● **About this task**
Images are to be dropped, and the rest of the data reproduced exactly.

● **Exercise data**

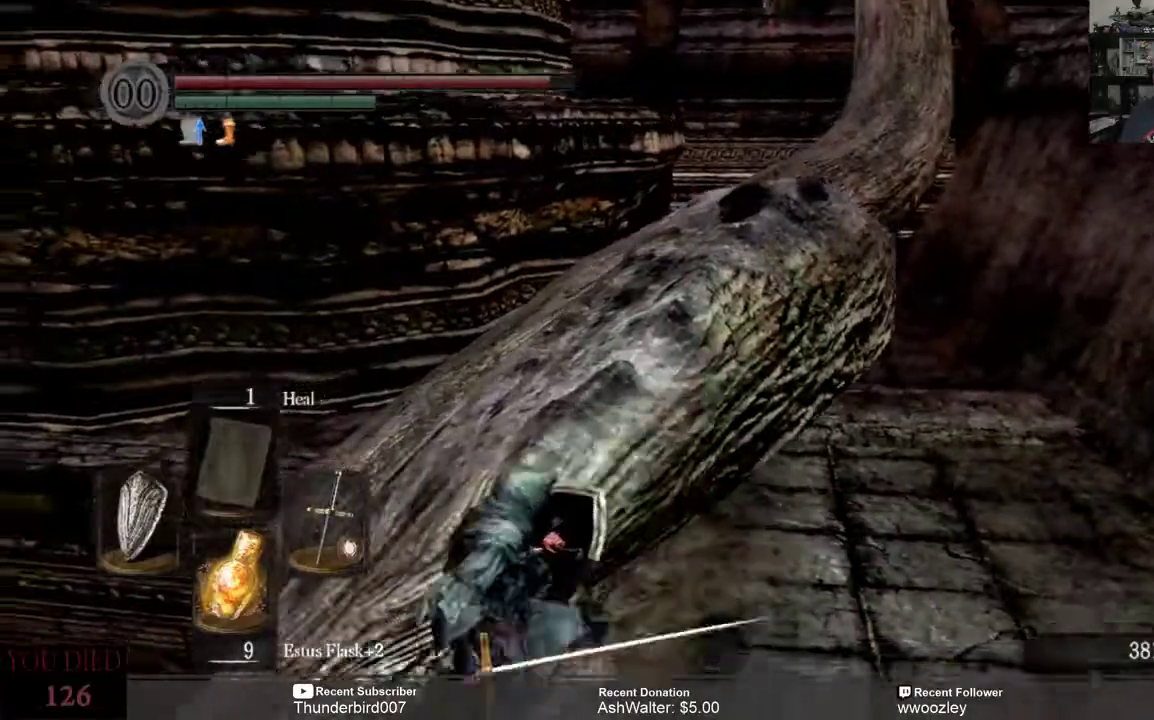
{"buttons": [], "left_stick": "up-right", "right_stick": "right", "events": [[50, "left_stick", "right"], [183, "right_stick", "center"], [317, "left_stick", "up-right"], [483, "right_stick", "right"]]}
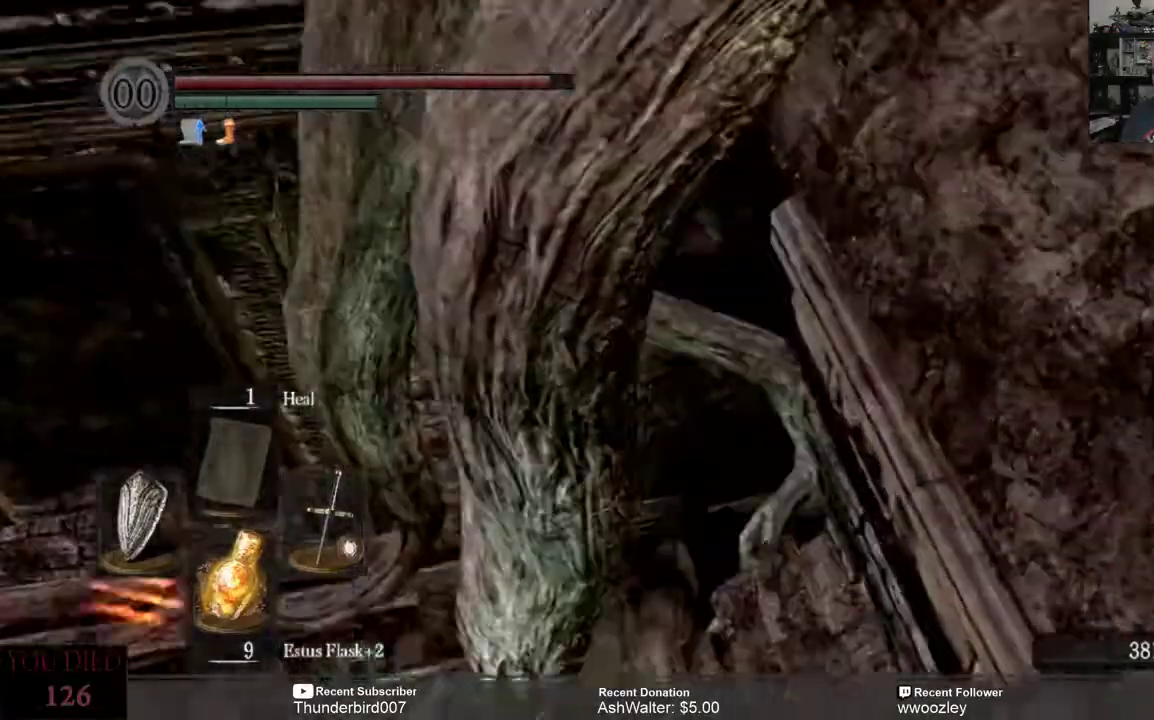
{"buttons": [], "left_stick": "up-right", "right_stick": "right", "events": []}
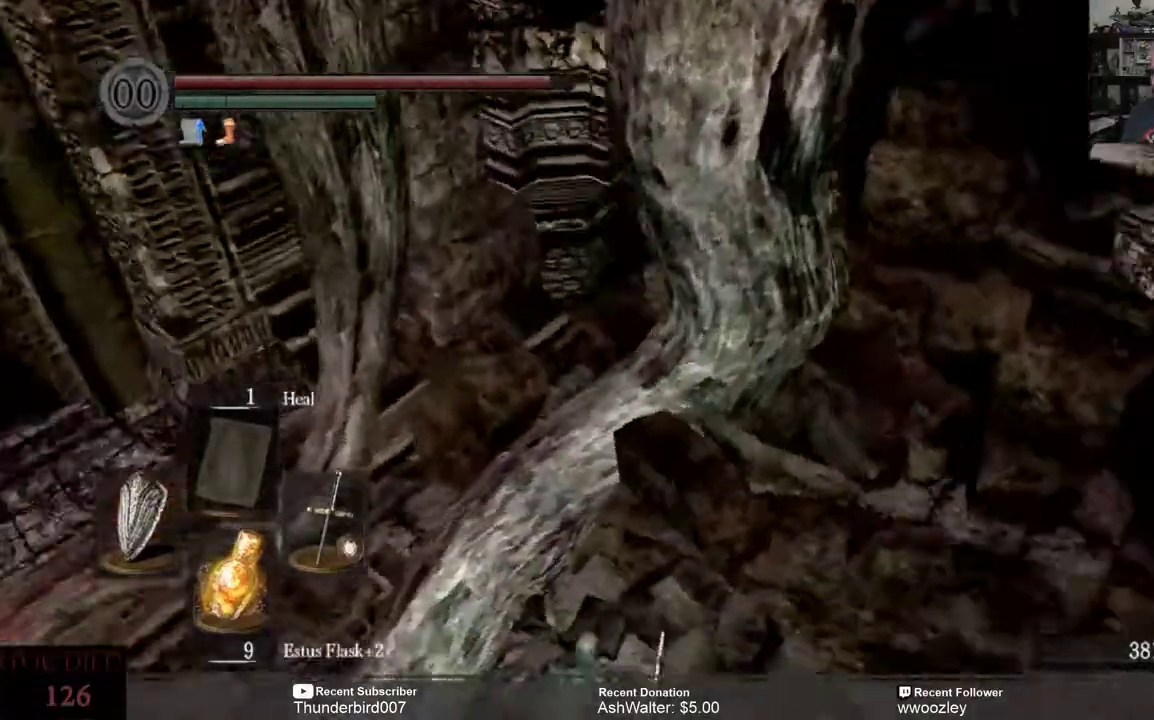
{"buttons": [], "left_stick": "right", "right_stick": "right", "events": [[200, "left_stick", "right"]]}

● **Task solution**
{"buttons": [], "left_stick": "up-right", "right_stick": "right", "events": [[50, "left_stick", "right"], [183, "right_stick", "center"], [317, "left_stick", "up-right"], [483, "right_stick", "right"]]}
{"buttons": [], "left_stick": "up-right", "right_stick": "right", "events": []}
{"buttons": [], "left_stick": "right", "right_stick": "right", "events": [[200, "left_stick", "right"]]}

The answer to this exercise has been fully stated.